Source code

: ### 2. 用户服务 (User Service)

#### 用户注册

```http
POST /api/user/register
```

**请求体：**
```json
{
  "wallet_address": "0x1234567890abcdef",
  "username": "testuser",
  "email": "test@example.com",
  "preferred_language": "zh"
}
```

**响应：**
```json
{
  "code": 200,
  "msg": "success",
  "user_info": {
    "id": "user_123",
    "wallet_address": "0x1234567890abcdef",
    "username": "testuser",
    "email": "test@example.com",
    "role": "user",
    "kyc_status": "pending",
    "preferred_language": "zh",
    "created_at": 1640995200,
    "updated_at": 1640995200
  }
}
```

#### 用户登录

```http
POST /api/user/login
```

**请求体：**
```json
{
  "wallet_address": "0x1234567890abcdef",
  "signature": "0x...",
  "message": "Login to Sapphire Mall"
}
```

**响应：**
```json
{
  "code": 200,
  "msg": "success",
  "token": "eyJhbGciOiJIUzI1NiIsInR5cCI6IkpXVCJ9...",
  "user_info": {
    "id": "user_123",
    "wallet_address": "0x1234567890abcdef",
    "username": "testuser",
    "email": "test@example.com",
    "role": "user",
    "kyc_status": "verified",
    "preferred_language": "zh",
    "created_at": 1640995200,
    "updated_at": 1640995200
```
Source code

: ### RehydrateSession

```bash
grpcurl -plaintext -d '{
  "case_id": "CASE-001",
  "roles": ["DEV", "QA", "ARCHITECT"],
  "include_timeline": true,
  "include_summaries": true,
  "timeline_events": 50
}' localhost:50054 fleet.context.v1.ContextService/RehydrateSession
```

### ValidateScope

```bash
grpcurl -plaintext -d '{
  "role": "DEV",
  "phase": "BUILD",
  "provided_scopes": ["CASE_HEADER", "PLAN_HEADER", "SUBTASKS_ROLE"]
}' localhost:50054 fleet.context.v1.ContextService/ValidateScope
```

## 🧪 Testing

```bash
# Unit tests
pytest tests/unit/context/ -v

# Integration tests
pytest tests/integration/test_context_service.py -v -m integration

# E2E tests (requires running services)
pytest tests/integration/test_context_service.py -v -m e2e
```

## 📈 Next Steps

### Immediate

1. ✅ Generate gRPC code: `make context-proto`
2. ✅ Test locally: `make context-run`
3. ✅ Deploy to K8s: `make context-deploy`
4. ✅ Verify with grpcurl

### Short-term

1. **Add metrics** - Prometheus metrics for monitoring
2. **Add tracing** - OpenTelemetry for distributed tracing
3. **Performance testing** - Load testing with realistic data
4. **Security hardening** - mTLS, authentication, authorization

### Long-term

------------------------------------

Work required => Please copy exactly the lines from the first line of the records above through the line containing "1. **Add metrics**", including both, and nothing more.

Result =>
Source code

: ### 2. 用户服务 (User Service)

#### 用户注册

```http
POST /api/user/register
```

**请求体：**
```json
{
  "wallet_address": "0x1234567890abcdef",
  "username": "testuser",
  "email": "test@example.com",
  "preferred_language": "zh"
}
```

**响应：**
```json
{
  "code": 200,
  "msg": "success",
  "user_info": {
    "id": "user_123",
    "wallet_address": "0x1234567890abcdef",
    "username": "testuser",
    "email": "test@example.com",
    "role": "user",
    "kyc_status": "pending",
    "preferred_language": "zh",
    "created_at": 1640995200,
    "updated_at": 1640995200
  }
}
```

#### 用户登录

```http
POST /api/user/login
```

**请求体：**
```json
{
  "wallet_address": "0x1234567890abcdef",
  "signature": "0x...",
  "message": "Login to Sapphire Mall"
}
```

**响应：**
```json
{
  "code": 200,
  "msg": "success",
  "token": "eyJhbGciOiJIUzI1NiIsInR5cCI6IkpXVCJ9...",
  "user_info": {
    "id": "user_123",
    "wallet_address": "0x1234567890abcdef",
    "username": "testuser",
    "email": "test@example.com",
    "role": "user",
    "kyc_status": "verified",
    "preferred_language": "zh",
    "created_at": 1640995200,
    "updated_at": 1640995200
```
Source code

: ### RehydrateSession

```bash
grpcurl -plaintext -d '{
  "case_id": "CASE-001",
  "roles": ["DEV", "QA", "ARCHITECT"],
  "include_timeline": true,
  "include_summaries": true,
  "timeline_events": 50
}' localhost:50054 fleet.context.v1.ContextService/RehydrateSession
```

### ValidateScope

```bash
grpcurl -plaintext -d '{
  "role": "DEV",
  "phase": "BUILD",
  "provided_scopes": ["CASE_HEADER", "PLAN_HEADER", "SUBTASKS_ROLE"]
}' localhost:50054 fleet.context.v1.ContextService/ValidateScope
```

## 🧪 Testing

```bash
# Unit tests
pytest tests/unit/context/ -v

# Integration tests
pytest tests/integration/test_context_service.py -v -m integration

# E2E tests (requires running services)
pytest tests/integration/test_context_service.py -v -m e2e
```

## 📈 Next Steps

### Immediate

1. ✅ Generate gRPC code: `make context-proto`
2. ✅ Test locally: `make context-run`
3. ✅ Deploy to K8s: `make context-deploy`
4. ✅ Verify with grpcurl

### Short-term

1. **Add metrics** - Prometheus metrics for monitoring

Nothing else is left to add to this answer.